A consortium which failed in its effort to buy Australian airline Qantas has said it could return with another bid.
The takeover has faced strong opposition in Australia
Regulators rejected a last-ditch attempt by the group to get shareholder backing despite it saying it had garnered enough support to proceed.
Airline Partners Australia (APA) had earlier missed a key deadline in the bid process, scuppering its chances.
APA offered 10.8bn Australian dollars (£4.5bn; $8.9bn) for Qantas, despite opposition from some politicians.
The uncertainty over the bid has led to Qantas shares being suspended and calls from some shareholders for senior management to resign.

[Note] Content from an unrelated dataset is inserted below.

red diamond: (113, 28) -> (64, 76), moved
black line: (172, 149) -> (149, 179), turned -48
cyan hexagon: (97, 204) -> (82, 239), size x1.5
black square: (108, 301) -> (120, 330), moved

The consortium, which includes acquisitive Australian bank Macquarie and US private equity group Texas Pacific, had been set a deadline of 0900 GMT on Friday to win at least 50% of shareholder acceptances in order for the bid to go ahead.
Although APA failed to meet the deadline, a decision shortly afterwards by a key US investor to back the deal left the consortium with 50.6% of Qantas shareholder support.
APA sought permission to proceed with the next stage of the bid, in which it would be required to gain 70% of shareholder support over the next two weeks.
However, Australia's takeovers panel refused the request, saying it had "decided not to commence proceedings in relation to APA's application".
APA said it planned to challenge the ruling.
It added that it was "exploring a number of alternatives including the possibility of making a renewed offer for Qantas" at the same price.
The collapse of the bid prompted fierce criticism from some shareholders.
"It seems that the current board has crossed the line from representing shareholders to representing private equity," said investment adviser Marcus Padley.
Ministers said a new bid would have to subjected to the same regulatory scrutiny as the previous one, which was backed by the government despite misgivings by many politicians.
Qantas shares are expected to resume trading on Tuesday.